Do this:
Copy out the records below word for word, line by line, without changing anything.

Material:
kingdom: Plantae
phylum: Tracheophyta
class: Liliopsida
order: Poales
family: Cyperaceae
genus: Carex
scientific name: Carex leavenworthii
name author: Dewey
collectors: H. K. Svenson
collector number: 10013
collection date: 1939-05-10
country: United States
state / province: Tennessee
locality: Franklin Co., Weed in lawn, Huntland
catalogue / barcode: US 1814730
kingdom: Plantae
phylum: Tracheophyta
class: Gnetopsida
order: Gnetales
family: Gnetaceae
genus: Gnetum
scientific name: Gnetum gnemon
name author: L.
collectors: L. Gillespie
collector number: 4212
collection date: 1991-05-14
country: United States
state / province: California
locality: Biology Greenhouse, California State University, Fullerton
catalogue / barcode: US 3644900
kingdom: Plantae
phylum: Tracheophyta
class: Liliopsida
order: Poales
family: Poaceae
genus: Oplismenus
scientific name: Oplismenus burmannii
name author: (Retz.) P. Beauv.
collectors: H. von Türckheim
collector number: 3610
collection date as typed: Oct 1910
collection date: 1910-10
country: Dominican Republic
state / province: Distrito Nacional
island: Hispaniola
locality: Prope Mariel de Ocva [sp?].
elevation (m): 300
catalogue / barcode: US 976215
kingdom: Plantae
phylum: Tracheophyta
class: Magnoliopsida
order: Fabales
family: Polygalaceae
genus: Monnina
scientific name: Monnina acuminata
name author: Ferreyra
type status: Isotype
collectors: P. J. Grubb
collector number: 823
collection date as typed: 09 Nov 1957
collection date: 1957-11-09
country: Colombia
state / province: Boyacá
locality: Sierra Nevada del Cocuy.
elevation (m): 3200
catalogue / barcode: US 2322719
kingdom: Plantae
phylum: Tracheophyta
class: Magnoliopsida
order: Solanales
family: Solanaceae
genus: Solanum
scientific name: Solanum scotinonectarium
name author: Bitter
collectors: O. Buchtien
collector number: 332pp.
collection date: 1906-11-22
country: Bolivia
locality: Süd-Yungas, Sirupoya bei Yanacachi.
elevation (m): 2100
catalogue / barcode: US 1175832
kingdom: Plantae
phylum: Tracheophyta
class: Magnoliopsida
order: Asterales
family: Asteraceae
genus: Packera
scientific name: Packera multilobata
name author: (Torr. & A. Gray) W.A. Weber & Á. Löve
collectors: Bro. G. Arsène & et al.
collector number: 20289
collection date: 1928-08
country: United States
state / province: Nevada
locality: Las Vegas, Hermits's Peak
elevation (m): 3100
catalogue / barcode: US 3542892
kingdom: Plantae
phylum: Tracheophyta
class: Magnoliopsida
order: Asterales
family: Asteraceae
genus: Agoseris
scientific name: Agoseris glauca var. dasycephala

Solved problem:
kingdom: Plantae
phylum: Tracheophyta
class: Liliopsida
order: Poales
family: Cyperaceae
genus: Carex
scientific name: Carex leavenworthii
name author: Dewey
collectors: H. K. Svenson
collector number: 10013
collection date: 1939-05-10
country: United States
state / province: Tennessee
locality: Franklin Co., Weed in lawn, Huntland
catalogue / barcode: US 1814730
kingdom: Plantae
phylum: Tracheophyta
class: Gnetopsida
order: Gnetales
family: Gnetaceae
genus: Gnetum
scientific name: Gnetum gnemon
name author: L.
collectors: L. Gillespie
collector number: 4212
collection date: 1991-05-14
country: United States
state / province: California
locality: Biology Greenhouse, California State University, Fullerton
catalogue / barcode: US 3644900
kingdom: Plantae
phylum: Tracheophyta
class: Liliopsida
order: Poales
family: Poaceae
genus: Oplismenus
scientific name: Oplismenus burmannii
name author: (Retz.) P. Beauv.
collectors: H. von Türckheim
collector number: 3610
collection date as typed: Oct 1910
collection date: 1910-10
country: Dominican Republic
state / province: Distrito Nacional
island: Hispaniola
locality: Prope Mariel de Ocva [sp?].
elevation (m): 300
catalogue / barcode: US 976215
kingdom: Plantae
phylum: Tracheophyta
class: Magnoliopsida
order: Fabales
family: Polygalaceae
genus: Monnina
scientific name: Monnina acuminata
name author: Ferreyra
type status: Isotype
collectors: P. J. Grubb
collector number: 823
collection date as typed: 09 Nov 1957
collection date: 1957-11-09
country: Colombia
state / province: Boyacá
locality: Sierra Nevada del Cocuy.
elevation (m): 3200
catalogue / barcode: US 2322719
kingdom: Plantae
phylum: Tracheophyta
class: Magnoliopsida
order: Solanales
family: Solanaceae
genus: Solanum
scientific name: Solanum scotinonectarium
name author: Bitter
collectors: O. Buchtien
collector number: 332pp.
collection date: 1906-11-22
country: Bolivia
locality: Süd-Yungas, Sirupoya bei Yanacachi.
elevation (m): 2100
catalogue / barcode: US 1175832
kingdom: Plantae
phylum: Tracheophyta
class: Magnoliopsida
order: Asterales
family: Asteraceae
genus: Packera
scientific name: Packera multilobata
name author: (Torr. & A. Gray) W.A. Weber & Á. Löve
collectors: Bro. G. Arsène & et al.
collector number: 20289
collection date: 1928-08
country: United States
state / province: Nevada
locality: Las Vegas, Hermits's Peak
elevation (m): 3100
catalogue / barcode: US 3542892
kingdom: Plantae
phylum: Tracheophyta
class: Magnoliopsida
order: Asterales
family: Asteraceae
genus: Agoseris
scientific name: Agoseris glauca var. dasycephala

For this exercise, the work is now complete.